Bob Taft's Education Platform
Sunday, October 11, 1998
"My top educational priority will be helping every Ohio child learn how to read. The tie between reading achievement, learning and earning is direct. Ohio must set its sights high. And a Taft administration will do just that." - Bob Taft, March 28, 1998
Designate $1.8 billion over the next six years for school renovation, repair and construction.
Create a "Governor's Teacher-in-Residence" program, selecting an Ohio teacher to serve on the governor's senior staff for a two-year term. The teacher would be a policy adviser and a liaison between teachers and the governor's office.
Require all kindergarten- through third-grade teachers to be reading specialists.
Increase teacher competency testing requirements to above the national scoring average.
Set up an "Educational Best Practices Center" to identify effective teaching techniques and share them with others.
Encourage more "Nationally Board Certified Teachers," who serve as teaching models, aiming for at least one in every Ohio school district.
Fund the OhioReads program with a $25 million appropriation in fiscal year 2000-01 to fund community reading programs and in-service teacher training in reading techniques.
Apply $1 million to the OhioReads Volunteer Program to train reading tutors.

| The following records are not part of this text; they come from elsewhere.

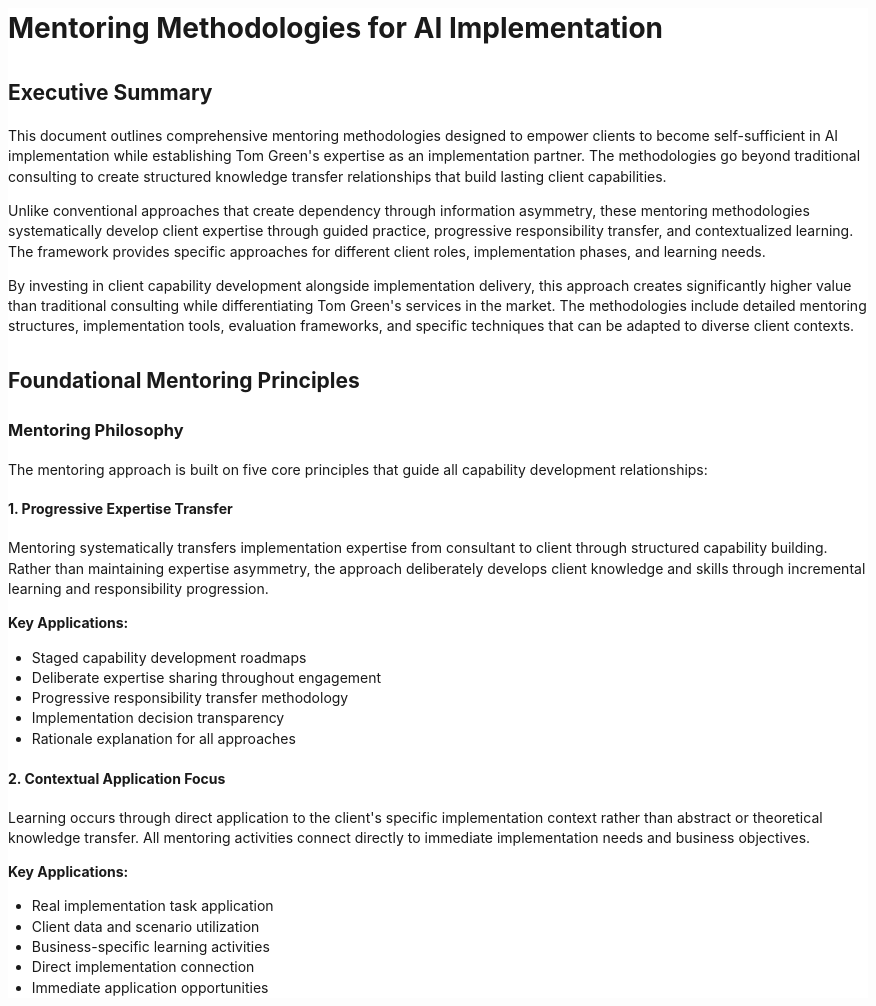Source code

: # Mentoring Methodologies for AI Implementation

## Executive Summary

This document outlines comprehensive mentoring methodologies designed to empower clients to become self-sufficient in AI implementation while establishing Tom Green's expertise as an implementation partner. The methodologies go beyond traditional consulting to create structured knowledge transfer relationships that build lasting client capabilities.

Unlike conventional approaches that create dependency through information asymmetry, these mentoring methodologies systematically develop client expertise through guided practice, progressive responsibility transfer, and contextualized learning. The framework provides specific approaches for different client roles, implementation phases, and learning needs.

By investing in client capability development alongside implementation delivery, this approach creates significantly higher value than traditional consulting while differentiating Tom Green's services in the market. The methodologies include detailed mentoring structures, implementation tools, evaluation frameworks, and specific techniques that can be adapted to diverse client contexts.

## Foundational Mentoring Principles

### Mentoring Philosophy

The mentoring approach is built on five core principles that guide all capability development relationships:

#### 1. Progressive Expertise Transfer

Mentoring systematically transfers implementation expertise from consultant to client through structured capability building. Rather than maintaining expertise asymmetry, the approach deliberately develops client knowledge and skills through incremental learning and responsibility progression.

**Key Applications:**
- Staged capability development roadmaps
- Deliberate expertise sharing throughout engagement
- Progressive responsibility transfer methodology
- Implementation decision transparency
- Rationale explanation for all approaches

#### 2. Contextual Application Focus

Learning occurs through direct application to the client's specific implementation context rather than abstract or theoretical knowledge transfer. All mentoring activities connect directly to immediate implementation needs and business objectives.

**Key Applications:**
- Real implementation task application
- Client data and scenario utilization
- Business-specific learning activities
- Direct implementation connection
- Immediate application opportunities
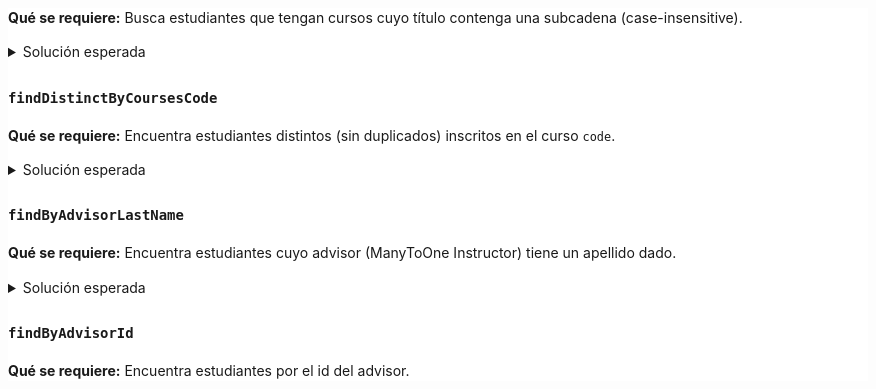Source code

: **Qué se requiere:** Busca estudiantes que tengan cursos cuyo título contenga una subcadena (case-insensitive).

<details><summary>Solución esperada</summary></details>


### `findDistinctByCoursesCode`

**Qué se requiere:** Encuentra estudiantes distintos (sin duplicados) inscritos en el curso `code`.

<details><summary>Solución esperada</summary></details>


### `findByAdvisorLastName`

**Qué se requiere:** Encuentra estudiantes cuyo advisor (ManyToOne Instructor) tiene un apellido dado.

<details><summary>Solución esperada</summary></details>


### `findByAdvisorId`

**Qué se requiere:** Encuentra estudiantes por el id del advisor.

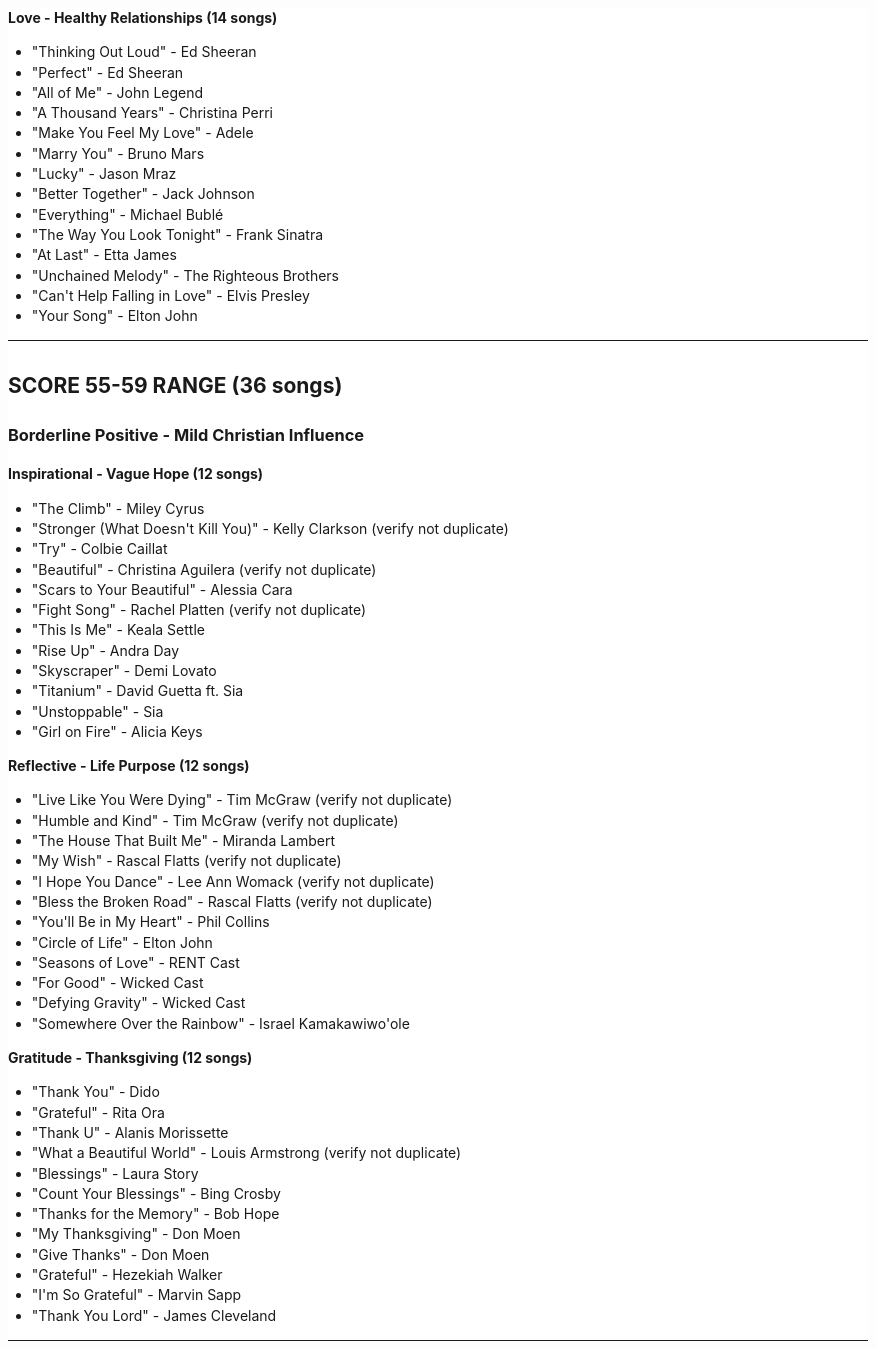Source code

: **Love - Healthy Relationships (14 songs)**
- "Thinking Out Loud" - Ed Sheeran
- "Perfect" - Ed Sheeran
- "All of Me" - John Legend
- "A Thousand Years" - Christina Perri
- "Make You Feel My Love" - Adele
- "Marry You" - Bruno Mars
- "Lucky" - Jason Mraz
- "Better Together" - Jack Johnson
- "Everything" - Michael Bublé
- "The Way You Look Tonight" - Frank Sinatra
- "At Last" - Etta James
- "Unchained Melody" - The Righteous Brothers
- "Can't Help Falling in Love" - Elvis Presley
- "Your Song" - Elton John

---

## SCORE 55-59 RANGE (36 songs)
### Borderline Positive - Mild Christian Influence

**Inspirational - Vague Hope (12 songs)**
- "The Climb" - Miley Cyrus
- "Stronger (What Doesn't Kill You)" - Kelly Clarkson (verify not duplicate)
- "Try" - Colbie Caillat
- "Beautiful" - Christina Aguilera (verify not duplicate)
- "Scars to Your Beautiful" - Alessia Cara
- "Fight Song" - Rachel Platten (verify not duplicate)
- "This Is Me" - Keala Settle
- "Rise Up" - Andra Day
- "Skyscraper" - Demi Lovato
- "Titanium" - David Guetta ft. Sia
- "Unstoppable" - Sia
- "Girl on Fire" - Alicia Keys

**Reflective - Life Purpose (12 songs)**
- "Live Like You Were Dying" - Tim McGraw (verify not duplicate)
- "Humble and Kind" - Tim McGraw (verify not duplicate)
- "The House That Built Me" - Miranda Lambert
- "My Wish" - Rascal Flatts (verify not duplicate)
- "I Hope You Dance" - Lee Ann Womack (verify not duplicate)
- "Bless the Broken Road" - Rascal Flatts (verify not duplicate)
- "You'll Be in My Heart" - Phil Collins
- "Circle of Life" - Elton John
- "Seasons of Love" - RENT Cast
- "For Good" - Wicked Cast
- "Defying Gravity" - Wicked Cast
- "Somewhere Over the Rainbow" - Israel Kamakawiwo'ole

**Gratitude - Thanksgiving (12 songs)**
- "Thank You" - Dido
- "Grateful" - Rita Ora
- "Thank U" - Alanis Morissette
- "What a Beautiful World" - Louis Armstrong (verify not duplicate)
- "Blessings" - Laura Story
- "Count Your Blessings" - Bing Crosby
- "Thanks for the Memory" - Bob Hope
- "My Thanksgiving" - Don Moen
- "Give Thanks" - Don Moen
- "Grateful" - Hezekiah Walker
- "I'm So Grateful" - Marvin Sapp
- "Thank You Lord" - James Cleveland

---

Push for a law to create school safety zones with tougher penalties for anyone committing crimes within the zones.
Require all schools to set up school safety plans, designed to emphasize prevention of dangerous situations and to require safety considerations be part of all future school construction.
Create an "Ohio Safe School Center" to provide districts with information, technical assistance and examples of what works to improve school safety.
Provide $10 million per year in the next budget to help Ohio's eight largest urban school districts set up alternative schools for disruptive students.
Hold a "Governor's Character Education Conference" that would focus on ways to teach students about respect, responsibility, honesty and good citizenship; and provide $1 million for school districts to create character-education pilot programs.
Require school districts to develop intervention plans for habitually truant students and provide money for schools to improve student attendance.
Include algebra and geometry when the 10th-grade proficiency test is introduced in 2003.
Expand use of National Science Foundation programs into middle and elementary schools and create a science and math professional-development center.